**WORK TASK**
Reproduce every line of text in the material below without any changes, and leave out the pictures.

┄┄┄┄┄┄┄┄┄┄

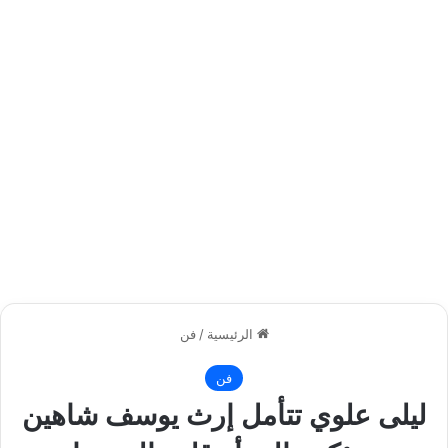
الرئيسية
/
فن
فن
ليلى علوي تتأمل إرث يوسف شاهين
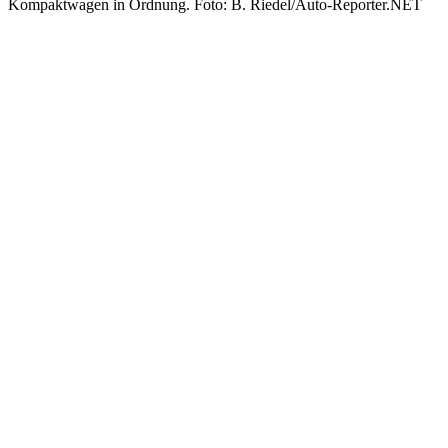
Kompaktwagen in Ordnung. Foto: B. Riedel/Auto-Reporter.NET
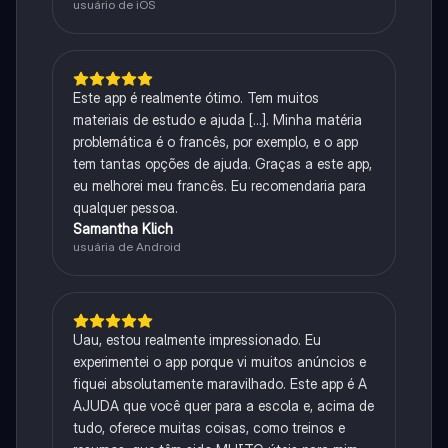
usuário de iOS
Este app é realmente ótimo. Tem muitos
materiais de estudo e ajuda [...]. Minha matéria
problemática é o francês, por exemplo, e o app
tem tantas opções de ajuda. Graças a este app,
eu melhorei meu francês. Eu recomendaria para
qualquer pessoa.
Samantha Klich
usuária de Android
Uau, estou realmente impressionado. Eu
experimentei o app porque vi muitos anúncios e
fiquei absolutamente maravilhado. Este app é A
AJUDA que você quer para a escola e, acima de
tudo, oferece muitas coisas, como treinos e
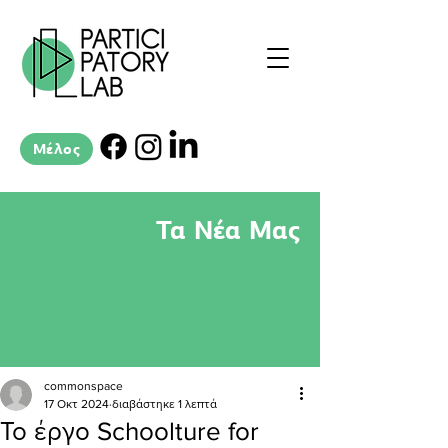
Μέλος
Τα Νέα Μας
commonspace
17 Οκτ 2024
διαβάστηκε 1 λεπτά
Το έργο Schoolture for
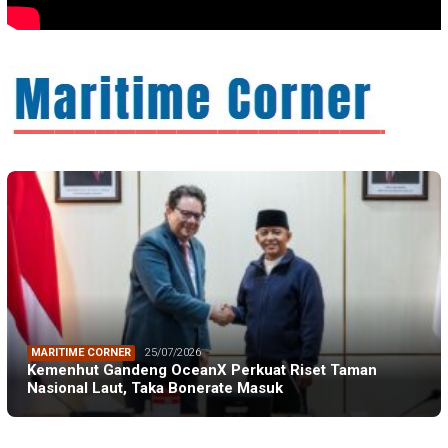
MARITIME CORNER
25/07/2026
Kemenhut Gandeng OceanX Perkuat Riset Taman
Nasional Laut, Taka Bonerate Masuk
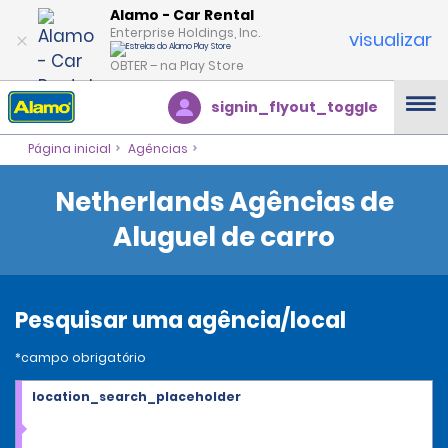
Alamo - Car Rental
Enterprise Holdings, Inc.
visualizar
OBTER – na Play Store
signin_flyout_toggle
Página inicial
Agências
Netherlands Agências de
Aluguel de carro
Pesquisar uma agência/local
*campo obrigatório
location_search_placeholder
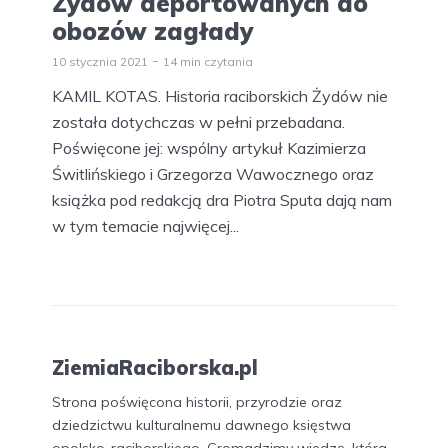
Żydów deportowanych do
obozów zagłady
10 stycznia 2021
14 min czytania
KAMIL KOTAS. Historia raciborskich Żydów nie
została dotychczas w pełni przebadana.
Poświęcone jej: wspólny artykuł Kazimierza
Świtlińskiego i Grzegorza Wawocznego oraz
książka pod redakcją dra Piotra Sputa dają nam
w tym temacie najwięcej...
ZiemiaRaciborska.pl
Strona poświęcona historii, przyrodzie oraz
dziedzictwu kulturalnemu dawnego księstwa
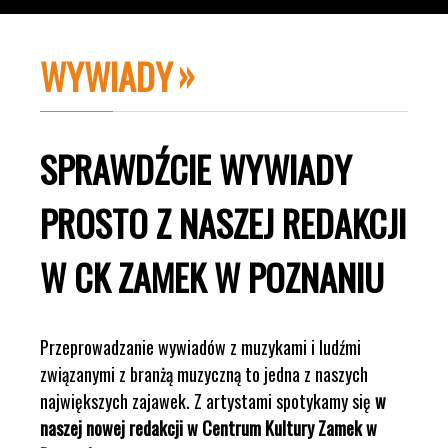
WYWIADY
SPRAWDŹCIE WYWIADY
PROSTO Z NASZEJ REDAKCJI
W CK ZAMEK W POZNANIU
Przeprowadzanie wywiadów z muzykami i ludźmi
związanymi z branżą muzyczną to jedna z naszych
największych zajawek. Z artystami spotykamy się
w
naszej nowej redakcji w Centrum Kultury Zamek w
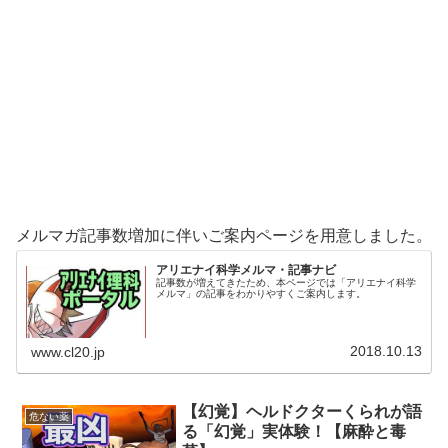
メルマガ記事数増加に伴いご案内ページを用意しました。
アリエナイ科学メルマ・記事ナビ
記事数が増えてきたため、本ページでは「アリエナイ科学
メルマ」の記事をわかりやすくご案内します。
2018.10.13
www.cl20.jp
【幻覚】ヘルドクターくられが語
危ない薬
る「幻覚」実体験！【麻酔と毒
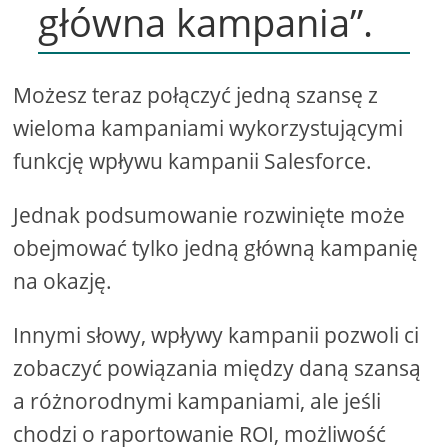
główna kampania”.
Możesz teraz połączyć jedną szansę z
wieloma kampaniami wykorzystującymi
funkcję wpływu kampanii Salesforce.
Jednak podsumowanie rozwinięte może
obejmować tylko jedną główną kampanię
na okazję.
Innymi słowy, wpływy kampanii pozwoli ci
zobaczyć powiązania między daną szansą
a różnorodnymi kampaniami, ale jeśli
chodzi o raportowanie ROI, możliwość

┄┄┄┄┄┄┄┄┄┄

**EXERCISE RESPONSE**
الرئيسية
/
فن
فن
ليلى علوي تتأمل إرث يوسف شاهين
Kompaktwagen in Ordnung. Foto: B. Riedel/Auto-Reporter.NET
usuário de iOS
Este app é realmente ótimo. Tem muitos
materiais de estudo e ajuda [...]. Minha matéria
problemática é o francês, por exemplo, e o app
tem tantas opções de ajuda. Graças a este app,
eu melhorei meu francês. Eu recomendaria para
qualquer pessoa.
Samantha Klich
usuária de Android
Uau, estou realmente impressionado. Eu
experimentei o app porque vi muitos anúncios e
fiquei absolutamente maravilhado. Este app é A
AJUDA que você quer para a escola e, acima de
tudo, oferece muitas coisas, como treinos e
Μέλος
Τα Νέα Μας
commonspace
17 Οκτ 2024
διαβάστηκε 1 λεπτά
Το έργο Schoolture for
MARITIME CORNER
25/07/2026
Kemenhut Gandeng OceanX Perkuat Riset Taman
Nasional Laut, Taka Bonerate Masuk
Alamo - Car Rental
Enterprise Holdings, Inc.
visualizar
OBTER – na Play Store
signin_flyout_toggle
Página inicial
Agências
Netherlands Agências de
Aluguel de carro
Pesquisar uma agência/local
*campo obrigatório
location_search_placeholder
Żydów deportowanych do
obozów zagłady
10 stycznia 2021
14 min czytania
KAMIL KOTAS. Historia raciborskich Żydów nie
została dotychczas w pełni przebadana.
Poświęcone jej: wspólny artykuł Kazimierza
Świtlińskiego i Grzegorza Wawocznego oraz
książka pod redakcją dra Piotra Sputa dają nam
w tym temacie najwięcej...
ZiemiaRaciborska.pl
Strona poświęcona historii, przyrodzie oraz
dziedzictwu kulturalnemu dawnego księstwa
WYWIADY
SPRAWDŹCIE WYWIADY
PROSTO Z NASZEJ REDAKCJI
W CK ZAMEK W POZNANIU
Przeprowadzanie wywiadów z muzykami i ludźmi
związanymi z branżą muzyczną to jedna z naszych
największych zajawek. Z artystami spotykamy się
w
naszej nowej redakcji w Centrum Kultury Zamek w
メルマガ記事数増加に伴いご案内ページを用意しました。
アリエナイ科学メルマ・記事ナビ
記事数が増えてきたため、本ページでは「アリエナイ科学
メルマ」の記事をわかりやすくご案内します。
2018.10.13
www.cl20.jp
【幻覚】ヘルドクターくられが語
危ない薬
る「幻覚」実体験！【麻酔と毒
główna kampania”.
Możesz teraz połączyć jedną szansę z
wieloma kampaniami wykorzystującymi
funkcję wpływu kampanii Salesforce.
Jednak podsumowanie rozwinięte może
obejmować tylko jedną główną kampanię
na okazję.
Innymi słowy, wpływy kampanii pozwoli ci
zobaczyć powiązania między daną szansą
a różnorodnymi kampaniami, ale jeśli
chodzi o raportowanie ROI, możliwość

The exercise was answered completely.